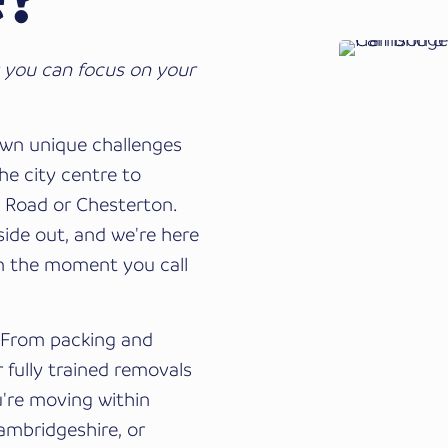
 you can focus on your
wn unique challenges
he city centre to
l Road or Chesterton.
ide out, and we're here
m the moment you call
. From packing and
 fully trained removals
u're moving within
Cambridgeshire, or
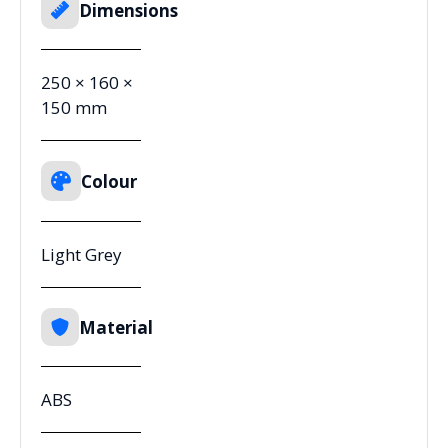
Dimensions
250 × 160 ×
150 mm
Colour
Light Grey
Material
ABS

*What this task involves*. The expected output is every entry above, character for character, with no pictures.

*Answer for the task*.
 you can focus on your
wn unique challenges
he city centre to
l Road or Chesterton.
ide out, and we're here
m the moment you call
. From packing and
 fully trained removals
u're moving within
Cambridgeshire, or
Dimensions
250 × 160 ×
150 mm
Colour
Light Grey
Material
ABS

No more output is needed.